AFP - Agence France-Presse

Publicação: 30/07/2014 20:31 Atualização: 30/07/2014 20:39

O ministro da Economia argentino, Axel Kicillof, é visto em 30 de julho de 2014. Foto: © AFP/STAN HONDA (O ministro da Economia argentino, Axel Kicillof, é visto em 30 de julho de 2014. Foto: © AFP/STAN HONDA)
O ministro da Economia argentino, Axel Kicillof, é visto em 30 de julho de 2014. Foto: © AFP/STAN HONDA
A Argentina e os fundos especulativos não chegaram a um acordo pela disputa em torno de sua dívida soberana, disse nesta quarta-feira o ministro da Economia, Axel Kicillof, depois de dois dias de discussões em Nova York e da declaração de um default seletivo por uma agência de classificação de risco.

"Tentavam nos impor algo que era ilegal. A intenção era forçar uma situação ilegal. A Argentina está disposta a dialogar, a chegar a um consenso.
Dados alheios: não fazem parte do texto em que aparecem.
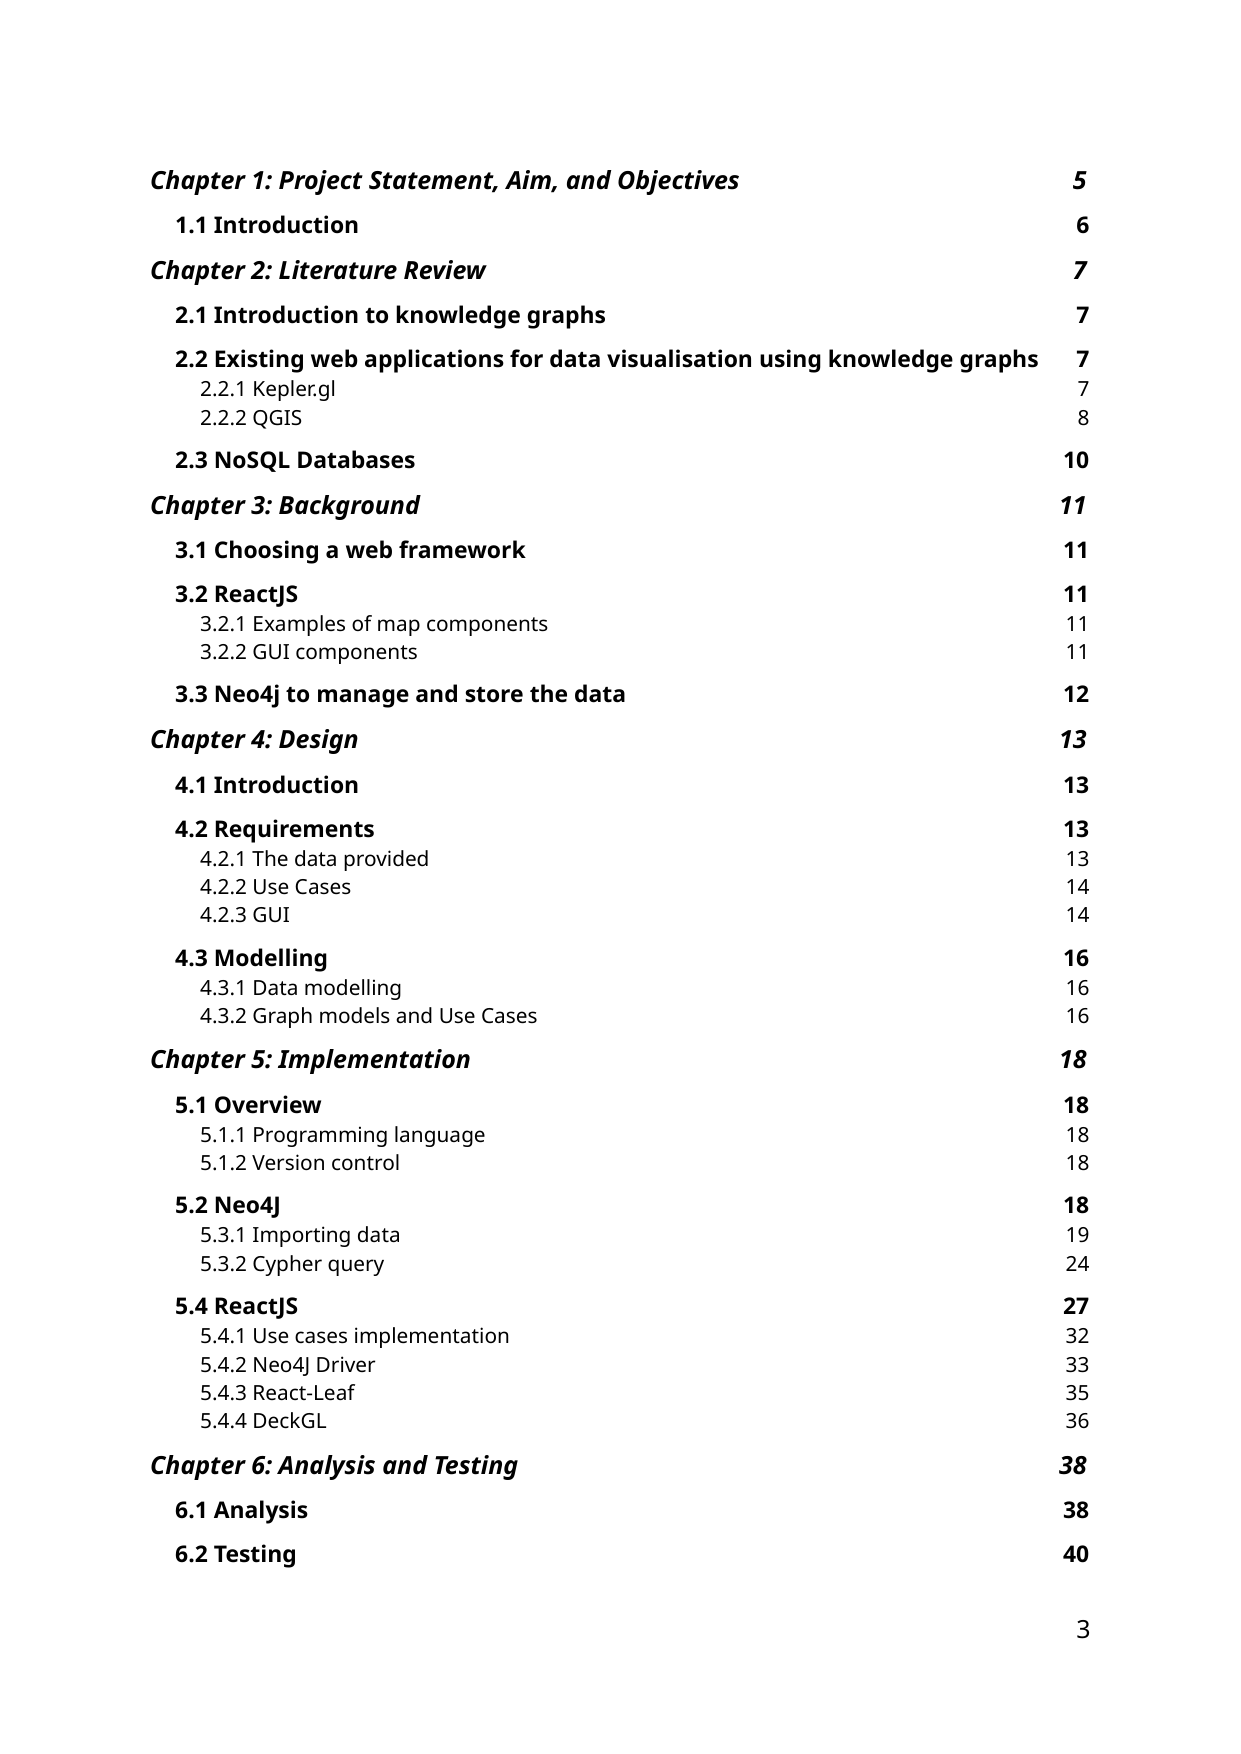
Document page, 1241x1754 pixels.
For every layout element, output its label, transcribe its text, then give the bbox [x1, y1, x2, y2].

text Chapter 4: Design 13 [150, 722, 1090, 756]
text 3.2.2 GUI components 11 [200, 637, 1090, 666]
text 3.3 Neo4j to manage and store the data 12 [175, 678, 1090, 710]
text 2.3 NoSQL Databases 10 [175, 444, 1090, 475]
text 2.2 Existing web applications for data visualisation using knowledge graphs 7 [175, 343, 1090, 374]
text Chapter 2: Literature Review 7 [150, 253, 1090, 287]
text 5.4.1 Use cases implementation 32 [200, 1321, 1090, 1350]
text Chapter 5: Implementation 18 [150, 1042, 1090, 1076]
text Chapter 3: Background 11 [150, 487, 1090, 522]
text 1.1 Introduction 6 [175, 209, 1090, 240]
text 5.2 Neo4J 18 [175, 1189, 1090, 1221]
text 6.2 Testing 40 [175, 1538, 1090, 1569]
text 2.2.1 Kepler.gl 7 [200, 374, 1090, 403]
text 4.1 Introduction 13 [175, 769, 1090, 800]
text 5.1 Overview 18 [175, 1089, 1090, 1120]
text 5.4.2 Neo4J Driver 33 [200, 1350, 1090, 1378]
text 5.4.3 React-Leaf 35 [200, 1378, 1090, 1407]
text 4.2 Requirements 13 [175, 812, 1090, 844]
text 2.1 Introduction to knowledge graphs 7 [175, 299, 1090, 331]
text 5.3.2 Cypher query 24 [200, 1249, 1090, 1277]
text 5.3.1 Importing data 19 [200, 1221, 1090, 1249]
text 2.2.2 QGIS 8 [200, 403, 1090, 431]
text 3.2.1 Examples of map components 11 [200, 609, 1090, 637]
text Chapter 1: Project Statement, Aim, and Objectives 5 [150, 162, 1090, 197]
text 4.2.2 Use Cases 14 [200, 872, 1090, 901]
text Chapter 6: Analysis and Testing 38 [150, 1447, 1090, 1482]
text 3.1 Choosing a web framework 11 [175, 534, 1090, 565]
text 3.2 ReactJS 11 [175, 578, 1090, 609]
text 5.1.1 Programming language 18 [200, 1120, 1090, 1148]
text 4.2.1 The data provided 13 [200, 844, 1090, 872]
text 5.4.4 DeckGL 36 [200, 1407, 1090, 1435]
text 4.2.3 GUI 14 [200, 901, 1090, 929]
text 4.3 Modelling 16 [175, 942, 1090, 973]
text 6.1 Analysis 38 [175, 1494, 1090, 1525]
text 4.3.2 Graph models and Use Cases 16 [200, 1001, 1090, 1030]
text 5.4 ReactJS 27 [175, 1290, 1090, 1321]
text 4.3.1 Data modelling 16 [200, 973, 1090, 1001]
text 5.1.2 Version control 18 [200, 1148, 1090, 1177]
Vamos buscar uma solução justa, equitativa e legal para 100% de nossos credores", disse Kicillof ao se referir às negociações pela sentença de um juiz federal americano a favor desses fundos.

A Standard & Poor's declarou a Argentina em "default seletivo" nesta quarta ao fim do prazo final para que pagasse 539 milhões de dólares a credores que possuem bônus reestruturados nas trocas de 2005 e 2010. Esse dinheiro foi enviado pela Argentina a Nova York, mas bloqueado pelo juiz Thomas Griesa até que sua sentença fosse cumprida.

O anúncio foi feito quando ainda não tinham terminado as negociações em Nova York entre o governo argentino e os fundos especulativos, que exigem 1,33 bilhão de dólares por bônus não pagos de 2001, de acordo com a decisão de Griesa.

"Vamos pagar os que têm bônus em default, mas sob condições razoáveis, não sob condições extorsivas, sob pressão, sob ameaça", insistiu Kicillof, ressaltando que a Argentina defenderá as "bem-sucedidas" trocas de sua dívida soberana, aceitas por 92,4% dos detentores dos títulos com remunerações de até 70% do valor nominal dos títulos em default em 2001.